(Dataset records)
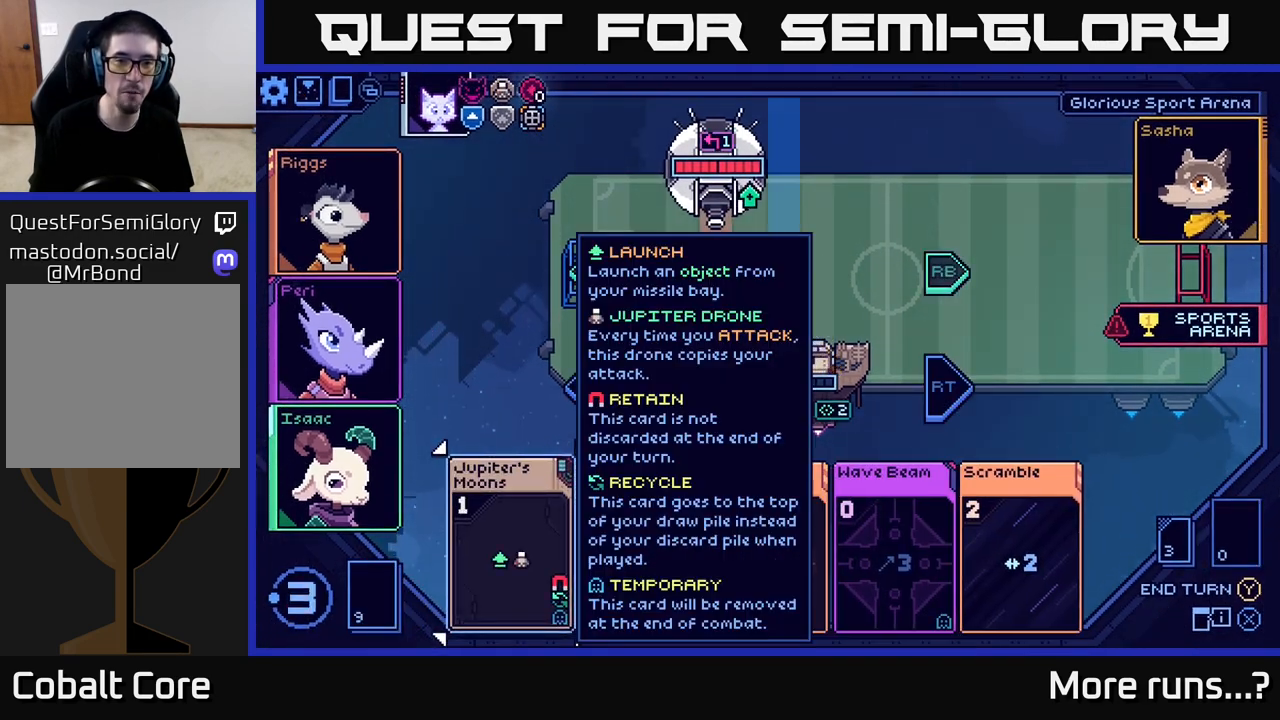
{"buttons": ["DPAD_LEFT"], "left_stick": "center", "right_stick": "center", "events": [[450, "DPAD_LEFT", "down"]]}
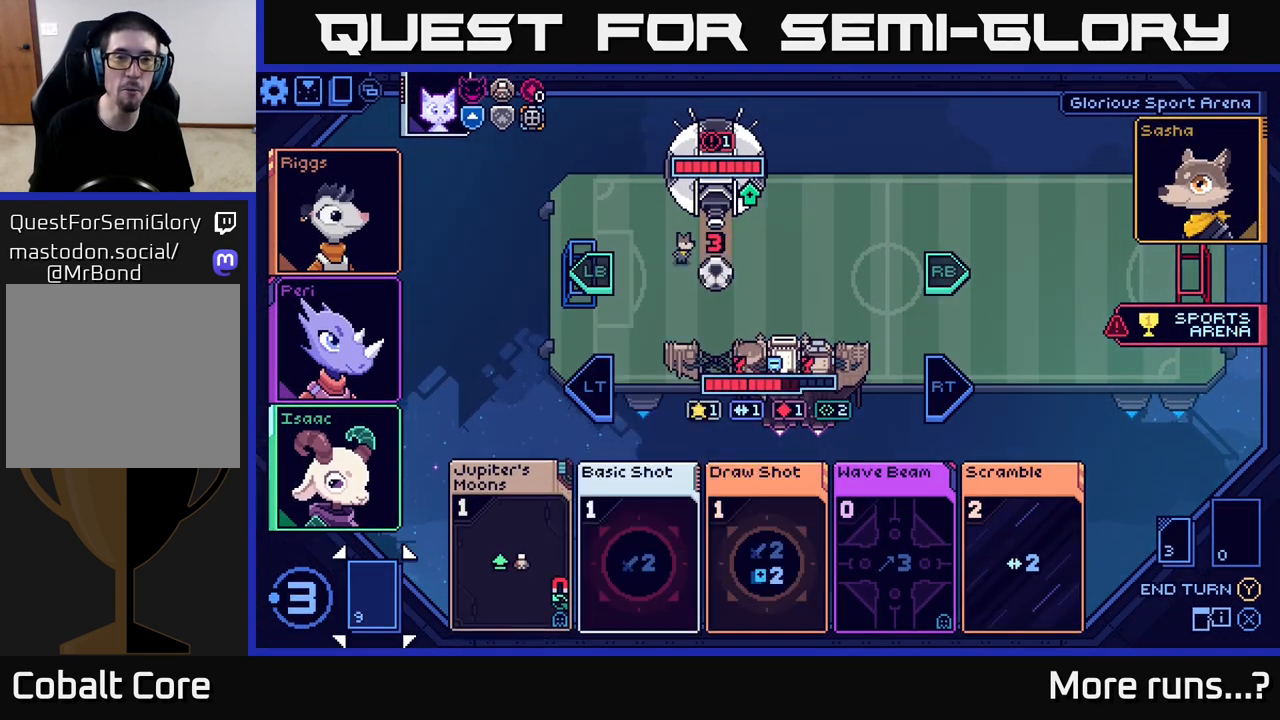
{"buttons": ["DPAD_UP"], "left_stick": "center", "right_stick": "center", "events": [[100, "DPAD_LEFT", "up"], [167, "DPAD_LEFT", "down"], [300, "DPAD_LEFT", "up"], [483, "DPAD_UP", "down"]]}
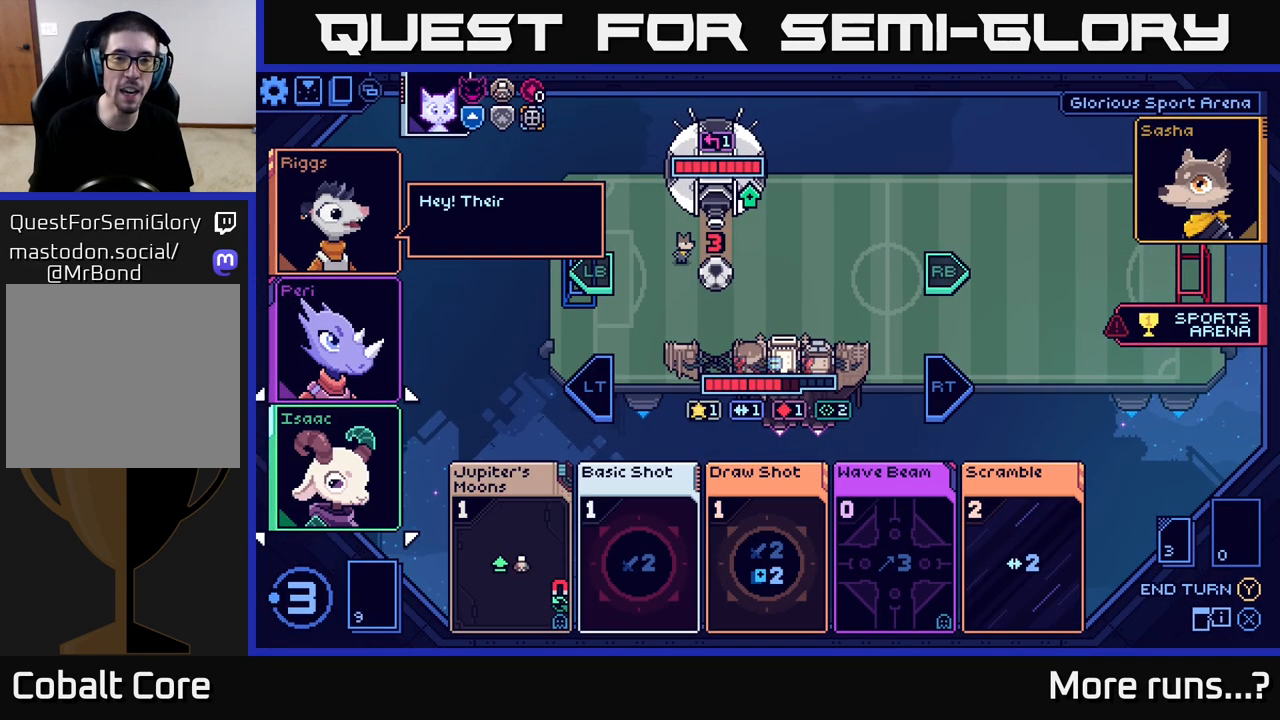
{"buttons": ["DPAD_UP"], "left_stick": "center", "right_stick": "center", "events": [[67, "DPAD_UP", "up"], [200, "DPAD_UP", "down"], [317, "DPAD_UP", "up"], [433, "DPAD_UP", "down"]]}
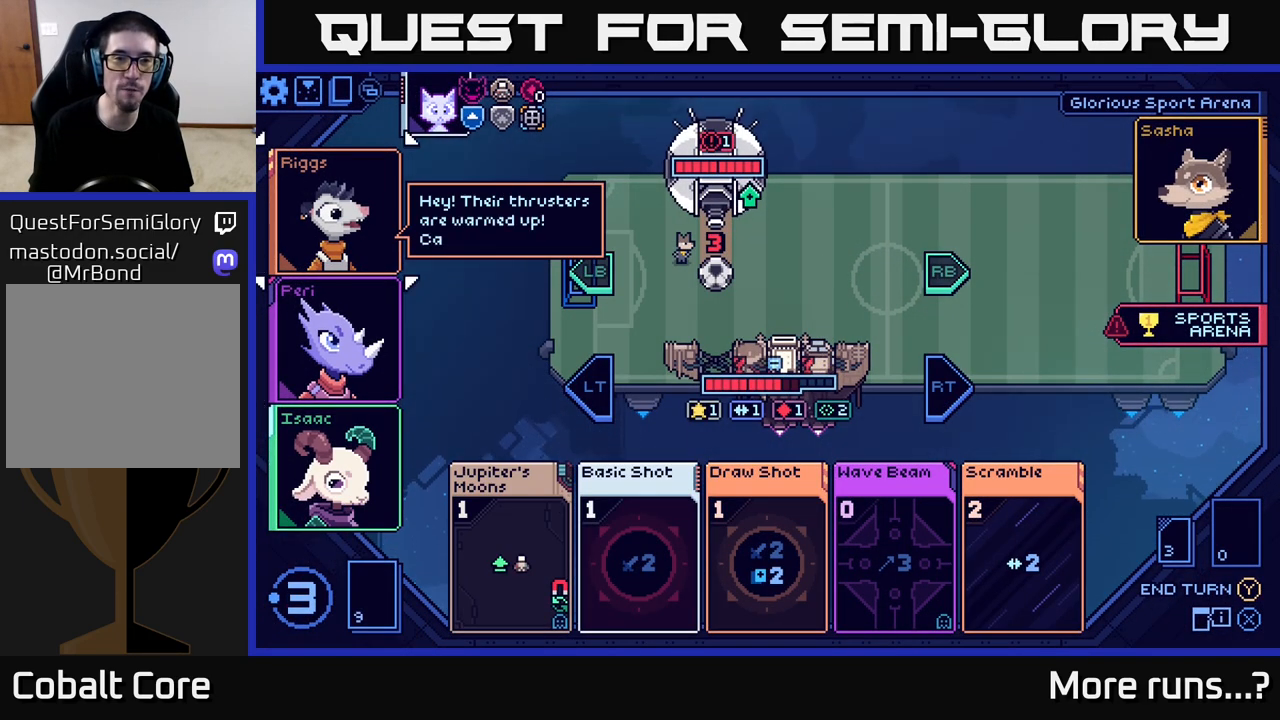
{"buttons": [], "left_stick": "center", "right_stick": "center", "events": [[50, "DPAD_UP", "up"], [267, "DPAD_RIGHT", "down"], [367, "DPAD_RIGHT", "up"]]}
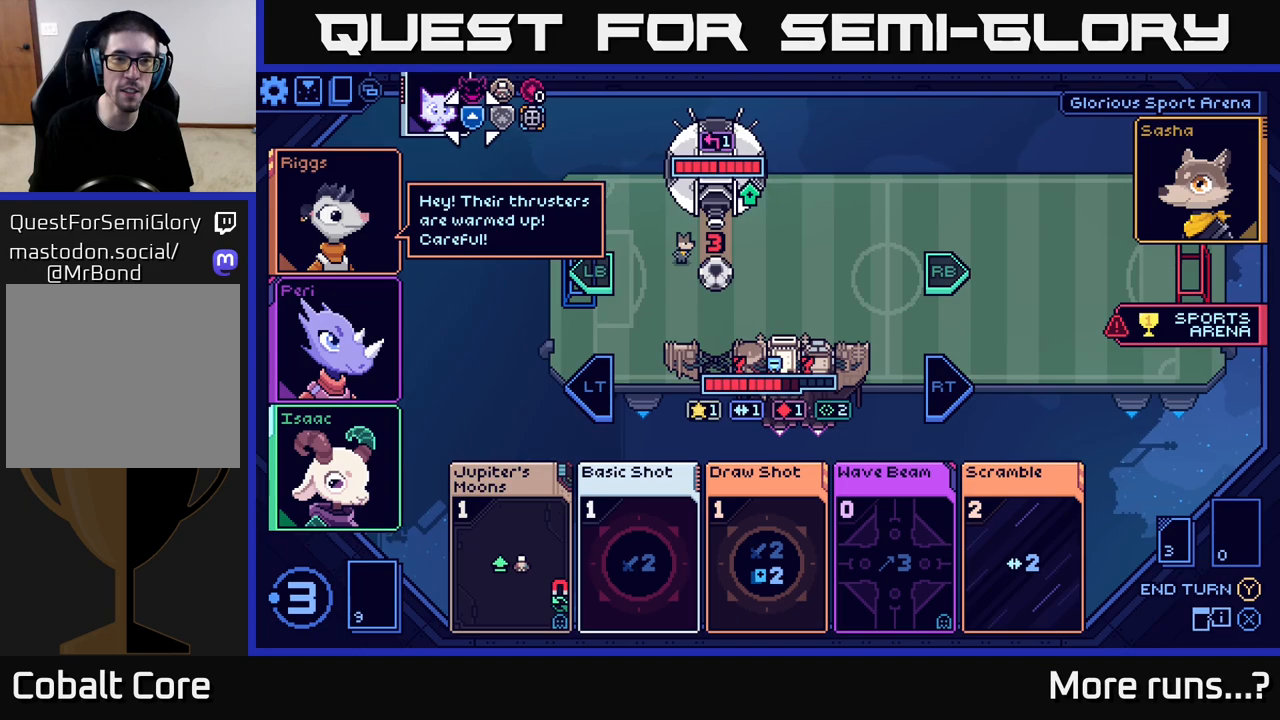
{"buttons": [], "left_stick": "center", "right_stick": "center", "events": [[200, "DPAD_RIGHT", "down"], [267, "DPAD_RIGHT", "up"]]}
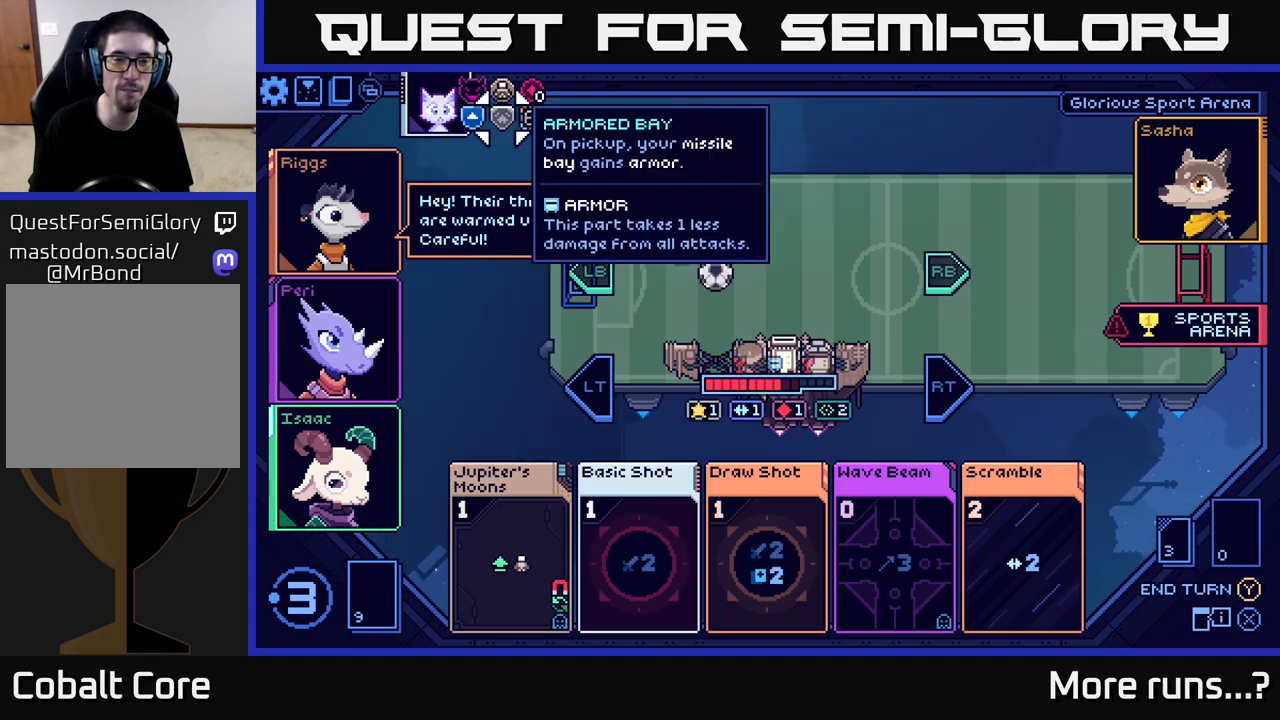
{"buttons": [], "left_stick": "center", "right_stick": "center", "events": [[217, "DPAD_DOWN", "down"], [333, "DPAD_DOWN", "up"]]}
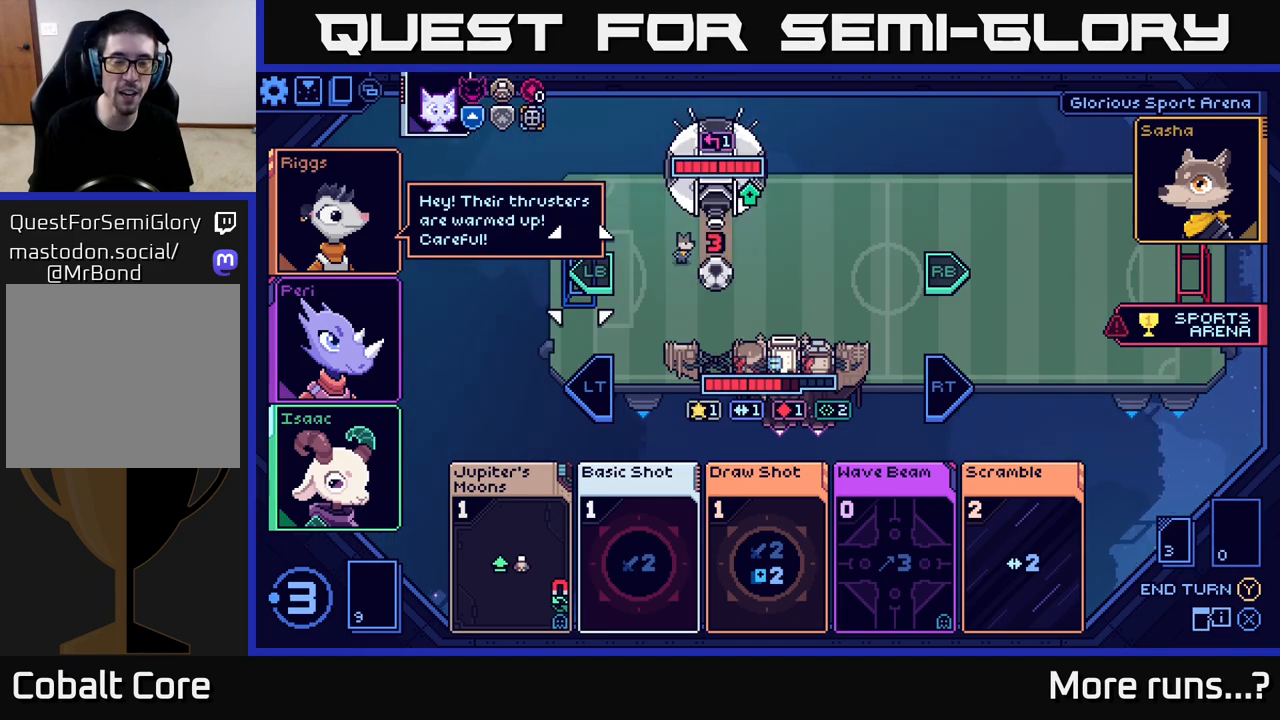
{"buttons": [], "left_stick": "center", "right_stick": "center", "events": [[317, "DPAD_DOWN", "down"], [433, "DPAD_DOWN", "up"]]}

= PROBLEM DESCRIPTION =
Give every line above again exactly, omitting whatever pictures appear.

= RESULT OF THIS EXERCISE =
{"buttons": ["DPAD_LEFT"], "left_stick": "center", "right_stick": "center", "events": [[450, "DPAD_LEFT", "down"]]}
{"buttons": ["DPAD_UP"], "left_stick": "center", "right_stick": "center", "events": [[100, "DPAD_LEFT", "up"], [167, "DPAD_LEFT", "down"], [300, "DPAD_LEFT", "up"], [483, "DPAD_UP", "down"]]}
{"buttons": ["DPAD_UP"], "left_stick": "center", "right_stick": "center", "events": [[67, "DPAD_UP", "up"], [200, "DPAD_UP", "down"], [317, "DPAD_UP", "up"], [433, "DPAD_UP", "down"]]}
{"buttons": [], "left_stick": "center", "right_stick": "center", "events": [[50, "DPAD_UP", "up"], [267, "DPAD_RIGHT", "down"], [367, "DPAD_RIGHT", "up"]]}
{"buttons": [], "left_stick": "center", "right_stick": "center", "events": [[200, "DPAD_RIGHT", "down"], [267, "DPAD_RIGHT", "up"]]}
{"buttons": [], "left_stick": "center", "right_stick": "center", "events": [[217, "DPAD_DOWN", "down"], [333, "DPAD_DOWN", "up"]]}
{"buttons": [], "left_stick": "center", "right_stick": "center", "events": [[317, "DPAD_DOWN", "down"], [433, "DPAD_DOWN", "up"]]}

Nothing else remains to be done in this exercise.